■ **Given data**
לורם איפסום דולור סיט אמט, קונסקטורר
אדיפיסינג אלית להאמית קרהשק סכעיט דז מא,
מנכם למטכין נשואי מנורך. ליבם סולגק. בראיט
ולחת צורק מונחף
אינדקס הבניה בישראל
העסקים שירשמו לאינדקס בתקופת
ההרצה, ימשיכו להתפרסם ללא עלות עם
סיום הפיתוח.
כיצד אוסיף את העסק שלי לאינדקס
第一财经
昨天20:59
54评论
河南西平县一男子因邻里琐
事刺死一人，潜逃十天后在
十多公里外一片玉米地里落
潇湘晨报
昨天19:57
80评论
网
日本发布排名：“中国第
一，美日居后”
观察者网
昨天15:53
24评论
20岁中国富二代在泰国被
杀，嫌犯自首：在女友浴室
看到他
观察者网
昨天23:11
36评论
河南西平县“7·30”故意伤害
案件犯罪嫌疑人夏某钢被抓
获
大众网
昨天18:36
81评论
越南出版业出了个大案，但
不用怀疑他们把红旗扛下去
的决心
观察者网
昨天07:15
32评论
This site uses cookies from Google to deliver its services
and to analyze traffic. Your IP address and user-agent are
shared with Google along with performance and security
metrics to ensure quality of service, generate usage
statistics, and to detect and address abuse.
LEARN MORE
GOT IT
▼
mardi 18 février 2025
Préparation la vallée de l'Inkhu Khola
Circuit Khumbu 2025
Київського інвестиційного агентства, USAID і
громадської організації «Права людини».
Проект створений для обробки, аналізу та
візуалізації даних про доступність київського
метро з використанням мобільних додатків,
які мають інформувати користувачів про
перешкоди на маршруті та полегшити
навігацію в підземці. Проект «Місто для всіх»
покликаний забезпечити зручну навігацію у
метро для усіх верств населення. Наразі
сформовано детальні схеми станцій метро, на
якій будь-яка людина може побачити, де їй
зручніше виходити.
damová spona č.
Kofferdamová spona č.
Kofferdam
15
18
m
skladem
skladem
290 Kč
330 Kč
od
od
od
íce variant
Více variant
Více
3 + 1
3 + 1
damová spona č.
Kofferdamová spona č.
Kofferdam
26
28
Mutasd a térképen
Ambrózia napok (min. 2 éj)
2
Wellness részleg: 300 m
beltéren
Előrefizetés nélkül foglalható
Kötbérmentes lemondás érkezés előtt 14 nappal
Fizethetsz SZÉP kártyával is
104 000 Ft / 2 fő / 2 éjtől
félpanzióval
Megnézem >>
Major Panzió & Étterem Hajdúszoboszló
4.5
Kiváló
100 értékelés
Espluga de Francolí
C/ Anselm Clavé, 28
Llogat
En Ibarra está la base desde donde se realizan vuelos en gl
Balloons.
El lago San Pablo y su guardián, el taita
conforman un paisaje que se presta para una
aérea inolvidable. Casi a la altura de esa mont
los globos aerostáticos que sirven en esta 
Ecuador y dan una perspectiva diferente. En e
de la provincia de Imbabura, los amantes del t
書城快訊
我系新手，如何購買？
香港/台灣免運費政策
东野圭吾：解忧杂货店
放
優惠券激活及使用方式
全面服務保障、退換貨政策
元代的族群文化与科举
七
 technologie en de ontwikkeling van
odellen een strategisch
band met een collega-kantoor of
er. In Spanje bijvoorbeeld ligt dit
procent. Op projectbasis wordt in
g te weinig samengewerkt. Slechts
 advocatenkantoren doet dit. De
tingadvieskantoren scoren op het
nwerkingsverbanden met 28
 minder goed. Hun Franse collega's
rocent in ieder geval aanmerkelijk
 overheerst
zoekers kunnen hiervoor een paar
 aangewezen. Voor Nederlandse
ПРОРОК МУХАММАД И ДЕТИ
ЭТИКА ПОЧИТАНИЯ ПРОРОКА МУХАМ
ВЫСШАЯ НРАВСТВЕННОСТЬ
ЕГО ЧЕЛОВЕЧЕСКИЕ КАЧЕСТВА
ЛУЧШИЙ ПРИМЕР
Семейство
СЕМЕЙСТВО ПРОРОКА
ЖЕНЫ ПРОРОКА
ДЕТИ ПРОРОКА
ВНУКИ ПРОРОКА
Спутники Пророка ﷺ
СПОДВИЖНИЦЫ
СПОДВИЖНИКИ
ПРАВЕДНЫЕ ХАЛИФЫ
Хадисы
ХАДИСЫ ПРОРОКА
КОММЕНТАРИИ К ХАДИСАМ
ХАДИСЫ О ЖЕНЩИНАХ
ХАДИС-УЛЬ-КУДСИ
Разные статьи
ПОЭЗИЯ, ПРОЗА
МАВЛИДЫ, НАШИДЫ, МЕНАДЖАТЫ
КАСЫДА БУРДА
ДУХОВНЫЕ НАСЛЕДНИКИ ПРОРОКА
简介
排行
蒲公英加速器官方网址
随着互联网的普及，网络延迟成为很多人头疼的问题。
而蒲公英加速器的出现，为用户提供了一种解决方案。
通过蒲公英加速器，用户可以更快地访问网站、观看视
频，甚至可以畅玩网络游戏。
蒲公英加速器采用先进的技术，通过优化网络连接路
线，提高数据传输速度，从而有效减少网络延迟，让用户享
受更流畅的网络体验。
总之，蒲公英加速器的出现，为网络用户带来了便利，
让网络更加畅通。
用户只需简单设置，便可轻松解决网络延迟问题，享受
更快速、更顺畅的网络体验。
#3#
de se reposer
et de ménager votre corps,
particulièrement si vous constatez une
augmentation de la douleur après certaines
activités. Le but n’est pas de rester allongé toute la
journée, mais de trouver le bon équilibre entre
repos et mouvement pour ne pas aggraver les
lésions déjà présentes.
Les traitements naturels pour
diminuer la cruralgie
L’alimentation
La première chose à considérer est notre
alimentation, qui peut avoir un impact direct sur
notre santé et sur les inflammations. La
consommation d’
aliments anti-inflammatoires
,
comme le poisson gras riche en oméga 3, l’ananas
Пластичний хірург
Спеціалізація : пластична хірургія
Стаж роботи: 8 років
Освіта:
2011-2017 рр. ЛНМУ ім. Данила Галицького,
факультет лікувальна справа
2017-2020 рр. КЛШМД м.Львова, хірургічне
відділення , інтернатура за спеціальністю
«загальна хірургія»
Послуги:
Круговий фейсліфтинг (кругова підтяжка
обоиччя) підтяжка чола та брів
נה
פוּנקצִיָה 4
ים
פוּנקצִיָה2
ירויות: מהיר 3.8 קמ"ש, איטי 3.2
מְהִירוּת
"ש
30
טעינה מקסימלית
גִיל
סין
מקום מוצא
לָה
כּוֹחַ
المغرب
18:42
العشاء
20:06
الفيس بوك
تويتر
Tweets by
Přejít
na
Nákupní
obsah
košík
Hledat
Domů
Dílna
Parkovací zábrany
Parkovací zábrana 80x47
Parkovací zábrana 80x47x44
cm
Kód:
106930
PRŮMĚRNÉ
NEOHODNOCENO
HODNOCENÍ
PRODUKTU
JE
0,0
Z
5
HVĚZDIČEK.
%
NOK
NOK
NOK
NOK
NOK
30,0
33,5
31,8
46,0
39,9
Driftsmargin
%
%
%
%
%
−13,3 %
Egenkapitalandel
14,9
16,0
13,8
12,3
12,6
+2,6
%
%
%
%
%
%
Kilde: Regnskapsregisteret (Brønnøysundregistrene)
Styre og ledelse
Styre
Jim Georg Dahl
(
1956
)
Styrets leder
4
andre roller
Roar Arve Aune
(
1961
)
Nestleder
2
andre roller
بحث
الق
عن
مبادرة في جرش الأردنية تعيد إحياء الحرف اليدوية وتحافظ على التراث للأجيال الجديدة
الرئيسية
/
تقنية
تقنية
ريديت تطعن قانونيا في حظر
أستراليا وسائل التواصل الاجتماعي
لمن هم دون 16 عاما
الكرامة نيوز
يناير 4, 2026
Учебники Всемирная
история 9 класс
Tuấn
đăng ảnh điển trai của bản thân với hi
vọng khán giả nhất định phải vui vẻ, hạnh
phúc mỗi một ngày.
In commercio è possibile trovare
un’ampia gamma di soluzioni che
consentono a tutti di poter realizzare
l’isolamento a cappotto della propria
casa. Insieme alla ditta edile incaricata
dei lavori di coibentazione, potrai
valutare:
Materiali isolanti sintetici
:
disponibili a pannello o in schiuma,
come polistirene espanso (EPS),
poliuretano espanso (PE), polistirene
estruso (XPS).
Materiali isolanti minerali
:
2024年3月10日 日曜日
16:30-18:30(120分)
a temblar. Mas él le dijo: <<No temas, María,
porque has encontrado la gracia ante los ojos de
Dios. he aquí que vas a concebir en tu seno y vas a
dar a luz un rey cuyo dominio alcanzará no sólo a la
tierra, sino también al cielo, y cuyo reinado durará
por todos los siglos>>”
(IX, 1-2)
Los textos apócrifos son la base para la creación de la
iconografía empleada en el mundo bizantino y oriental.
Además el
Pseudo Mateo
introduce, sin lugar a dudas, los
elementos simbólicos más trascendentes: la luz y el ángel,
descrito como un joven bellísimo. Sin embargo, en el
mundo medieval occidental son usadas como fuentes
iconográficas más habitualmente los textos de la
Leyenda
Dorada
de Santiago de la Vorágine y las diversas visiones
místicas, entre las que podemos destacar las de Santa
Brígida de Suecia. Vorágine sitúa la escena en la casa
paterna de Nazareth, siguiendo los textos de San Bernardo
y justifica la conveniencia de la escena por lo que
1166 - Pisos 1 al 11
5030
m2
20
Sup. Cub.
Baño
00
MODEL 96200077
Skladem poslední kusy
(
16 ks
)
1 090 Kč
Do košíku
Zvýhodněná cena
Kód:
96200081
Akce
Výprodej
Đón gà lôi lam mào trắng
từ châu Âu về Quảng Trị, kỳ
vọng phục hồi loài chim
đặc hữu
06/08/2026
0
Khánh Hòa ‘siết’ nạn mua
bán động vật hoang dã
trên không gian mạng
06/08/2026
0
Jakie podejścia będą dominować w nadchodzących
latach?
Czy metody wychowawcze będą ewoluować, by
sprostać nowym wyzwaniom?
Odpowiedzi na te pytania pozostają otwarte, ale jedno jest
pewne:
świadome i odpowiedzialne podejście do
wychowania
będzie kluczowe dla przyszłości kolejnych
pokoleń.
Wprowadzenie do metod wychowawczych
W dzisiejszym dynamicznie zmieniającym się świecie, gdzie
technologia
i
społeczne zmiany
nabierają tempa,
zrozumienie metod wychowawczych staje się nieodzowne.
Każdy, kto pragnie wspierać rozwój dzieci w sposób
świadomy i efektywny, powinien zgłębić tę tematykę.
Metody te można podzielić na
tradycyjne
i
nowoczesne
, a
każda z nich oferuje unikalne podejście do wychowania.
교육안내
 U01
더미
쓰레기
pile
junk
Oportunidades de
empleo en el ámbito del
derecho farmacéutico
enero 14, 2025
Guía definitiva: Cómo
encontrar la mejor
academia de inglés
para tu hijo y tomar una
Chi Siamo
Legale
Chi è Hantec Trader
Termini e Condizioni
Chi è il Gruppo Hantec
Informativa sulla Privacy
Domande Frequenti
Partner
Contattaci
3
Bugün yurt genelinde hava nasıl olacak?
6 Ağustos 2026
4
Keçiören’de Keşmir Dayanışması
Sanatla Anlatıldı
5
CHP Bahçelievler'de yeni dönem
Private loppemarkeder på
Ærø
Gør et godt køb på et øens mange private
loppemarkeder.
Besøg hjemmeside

■ **Job**
Which lines of the listing above contain the string "Parkovací" with matching case? Gather each one and copy it.

■ **Reply**
Parkovací zábrany
Parkovací zábrana 80x47
Parkovací zábrana 80x47x44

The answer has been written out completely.